TASK TO COMPLETE —
Extract each record and reproduce it exactly.
==== SUPPLIED MATERIAL
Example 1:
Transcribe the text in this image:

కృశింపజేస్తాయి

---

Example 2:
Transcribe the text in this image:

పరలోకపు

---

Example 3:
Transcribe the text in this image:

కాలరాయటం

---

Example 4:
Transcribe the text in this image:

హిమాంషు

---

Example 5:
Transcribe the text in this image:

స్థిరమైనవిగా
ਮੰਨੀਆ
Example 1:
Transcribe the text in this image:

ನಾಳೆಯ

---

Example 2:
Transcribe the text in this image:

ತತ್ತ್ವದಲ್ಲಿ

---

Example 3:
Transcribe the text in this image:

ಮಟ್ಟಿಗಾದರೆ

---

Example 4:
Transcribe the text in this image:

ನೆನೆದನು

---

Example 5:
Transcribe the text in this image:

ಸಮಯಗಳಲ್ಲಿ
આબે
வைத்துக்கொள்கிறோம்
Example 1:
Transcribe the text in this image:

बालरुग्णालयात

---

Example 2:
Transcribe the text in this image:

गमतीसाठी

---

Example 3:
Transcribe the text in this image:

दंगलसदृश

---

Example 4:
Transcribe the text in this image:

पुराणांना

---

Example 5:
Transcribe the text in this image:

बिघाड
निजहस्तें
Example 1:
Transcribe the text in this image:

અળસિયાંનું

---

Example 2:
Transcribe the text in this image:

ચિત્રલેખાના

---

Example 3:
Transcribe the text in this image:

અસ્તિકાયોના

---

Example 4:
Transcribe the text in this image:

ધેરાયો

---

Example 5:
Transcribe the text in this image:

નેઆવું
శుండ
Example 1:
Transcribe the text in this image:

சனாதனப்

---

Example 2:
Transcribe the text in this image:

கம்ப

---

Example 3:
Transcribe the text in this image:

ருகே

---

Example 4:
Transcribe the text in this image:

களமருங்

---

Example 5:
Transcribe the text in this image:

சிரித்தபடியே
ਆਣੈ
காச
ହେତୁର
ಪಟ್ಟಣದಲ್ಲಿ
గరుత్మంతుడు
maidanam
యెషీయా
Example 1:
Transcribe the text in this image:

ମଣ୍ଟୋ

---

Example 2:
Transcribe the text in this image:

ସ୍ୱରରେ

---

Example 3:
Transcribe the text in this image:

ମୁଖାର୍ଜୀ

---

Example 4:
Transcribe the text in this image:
========
YOUR RESPONSE —
Example 1:
Transcribe the text in this image:

కృశింపజేస్తాయి

---

Example 2:
Transcribe the text in this image:

పరలోకపు

---

Example 3:
Transcribe the text in this image:

కాలరాయటం

---

Example 4:
Transcribe the text in this image:

హిమాంషు

---

Example 5:
Transcribe the text in this image:

స్థిరమైనవిగా
ਮੰਨੀਆ
Example 1:
Transcribe the text in this image:

ನಾಳೆಯ

---

Example 2:
Transcribe the text in this image:

ತತ್ತ್ವದಲ್ಲಿ

---

Example 3:
Transcribe the text in this image:

ಮಟ್ಟಿಗಾದರೆ

---

Example 4:
Transcribe the text in this image:

ನೆನೆದನು

---

Example 5:
Transcribe the text in this image:

ಸಮಯಗಳಲ್ಲಿ
આબે
வைத்துக்கொள்கிறோம்
Example 1:
Transcribe the text in this image:

बालरुग्णालयात

---

Example 2:
Transcribe the text in this image:

गमतीसाठी

---

Example 3:
Transcribe the text in this image:

दंगलसदृश

---

Example 4:
Transcribe the text in this image:

पुराणांना

---

Example 5:
Transcribe the text in this image:

बिघाड
निजहस्तें
Example 1:
Transcribe the text in this image:

અળસિયાંનું

---

Example 2:
Transcribe the text in this image:

ચિત્રલેખાના

---

Example 3:
Transcribe the text in this image:

અસ્તિકાયોના

---

Example 4:
Transcribe the text in this image:

ધેરાયો

---

Example 5:
Transcribe the text in this image:

નેઆવું
శుండ
Example 1:
Transcribe the text in this image:

சனாதனப்

---

Example 2:
Transcribe the text in this image:

கம்ப

---

Example 3:
Transcribe the text in this image:

ருகே

---

Example 4:
Transcribe the text in this image:

களமருங்

---

Example 5:
Transcribe the text in this image:

சிரித்தபடியே
ਆਣੈ
காச
ହେତୁର
ಪಟ್ಟಣದಲ್ಲಿ
గరుత్మంతుడు
maidanam
యెషీయా
Example 1:
Transcribe the text in this image:

ମଣ୍ଟୋ

---

Example 2:
Transcribe the text in this image:

ସ୍ୱରରେ

---

Example 3:
Transcribe the text in this image:

ମୁଖାର୍ଜୀ

---

Example 4:
Transcribe the text in this image:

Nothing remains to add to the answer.